Nos últimos dias, envolvido com inspeções e relatórios, me vi passando pela Lagoa da Pampulha e lembrei de um bate-papo, durante uns goles de cerveja, sobre um peixe que, trazido do mundo dos mortos, fora redescrito por um amigo ictiólogo. Como uma espécie, desaparecida há 160 anos, poderia ressurgir justamente num poluído lago artificial de uma das maiores capitais do Brasil?
Com um nome um pouco complexo, Hypostomus subcarinatus nos traz uma lição apresentada como forma de um problema. Mas para falar dela, preciso explicar o que me trouxe a este fantasma. Sou pai de três filhos e, como pai, me preocupo com o futuro deles, me preocupo com o mundo que vou conseguir deixar e, dentro das inúmeras utopias que me povoam, uma delas diz respeito em tentar deixar um mundo menos pobre a eles. Minha mente é um mundo de possibilidades, não sei como, mas ela faz uma série de ligações e arremedos capazes de relacionar uma sobremesa ao reflorestamento, meus pensamentos são regrados pela teoria do caos. E na construção dos dias vou tentando fazer com que meus rastros sejam a formação de um legado, na valorização de histórias, nas relações existentes entre tantas coisas e seus emaranhados que não desconectam do agora e do porvir.
Dentro de todo este mundo organizado no caos, sabe aquele papo sobre o bagre que voltou dos mortos? Voltou hoje em meus pensamentos, dia 09/08, enquanto brincava com meu caçula e alguma parte do meu cérebro pensava no tanto de descaminhos estão subentendidos no resultado do relatório do IPCC. Tornamos o nosso futuro imediato em algo irreversível. Lamentei pela minha descendência e, então, lembrei do bagre (mais uma vez). Por que lembrei? Pela sua história de resistência.
E qual é a sua história? Por volta da metade do século XIX, o naturalista inglês (a serviço da França), François Laporte, o Conde de Castelnau, empreendeu viagens pela América do Sul. Em sua passagem pela província de Minas Gerais, descreve um loricarídeo, o Hypostomus subcarinatus, coletado “des rivière de la province des Mines”, associando a sua presença ao sistema hidrográfico do rio São Francisco. Passaram-se 160 anos até que pudesse, mais uma vez, ser retirado do obscurantismo da existência.
Um leitor empolgado diria sobre seu encontro ao longo da calha principal do Velho Chico, ou quem sabe ainda, em algum de seus afluentes que, serpenteando pelas serras, iria ao encontro do grande rio em algum ponto da grande Depressão São Franciscana. Mas não meus caros amigos, não foi em nenhum de seus afluentes dos mais garbosos como o rio Verde, o Velhas, o Paracatu ou o Urucuia. Sua emersão do esquecimento veio, de forma sorrateira e impensável em 2014, até então, das águas de um Patrimônio da Humanidade. Durante o monitoramento ictiológico da Lagoa da Pampulha, um lago artificial e poluído na zona urbana belo-horizontina, sete exemplares foram capturados trazendo mais perguntas do que respostas. Como um fantasma ressurgiu de águas poluídas de um lago urbano artificial?
::::::
**TAREFAS**
1. Extraia do texto sobre o bagre da Lagoa da Pampulha o trecho que vai de "Dentro de todo" até "história de resistência.", inclusive, sem qualquer alteração.
2. Responda às perguntas abaixo com base no texto sobre o bagre da Lagoa da Pampulha.
(a) Por quantos anos a espécie Hypostomus subcarinatus ficou desaparecida?
(b) Quem descreveu essa espécie por volta da metade do século XIX?
(c) Quantos exemplares foram capturados durante o monitoramento ictiológico da Lagoa da Pampulha?

**LISTA DE ITENS**
::::::
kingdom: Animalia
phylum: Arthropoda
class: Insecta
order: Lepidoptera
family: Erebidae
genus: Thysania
::::::
**RESPOSTAS CORRETAS**
1.
Dentro de todo este mundo organizado no caos, sabe aquele papo sobre o bagre que voltou dos mortos? Voltou hoje em meus pensamentos, dia 09/08, enquanto brincava com meu caçula e alguma parte do meu cérebro pensava no tanto de descaminhos estão subentendidos no resultado do relatório do IPCC. Tornamos o nosso futuro imediato em algo irreversível. Lamentei pela minha descendência e, então, lembrei do bagre (mais uma vez). Por que lembrei? Pela sua história de resistência.

2.
(a) Por 160 anos.
(b) François Laporte, o Conde de Castelnau.
(c) Sete exemplares.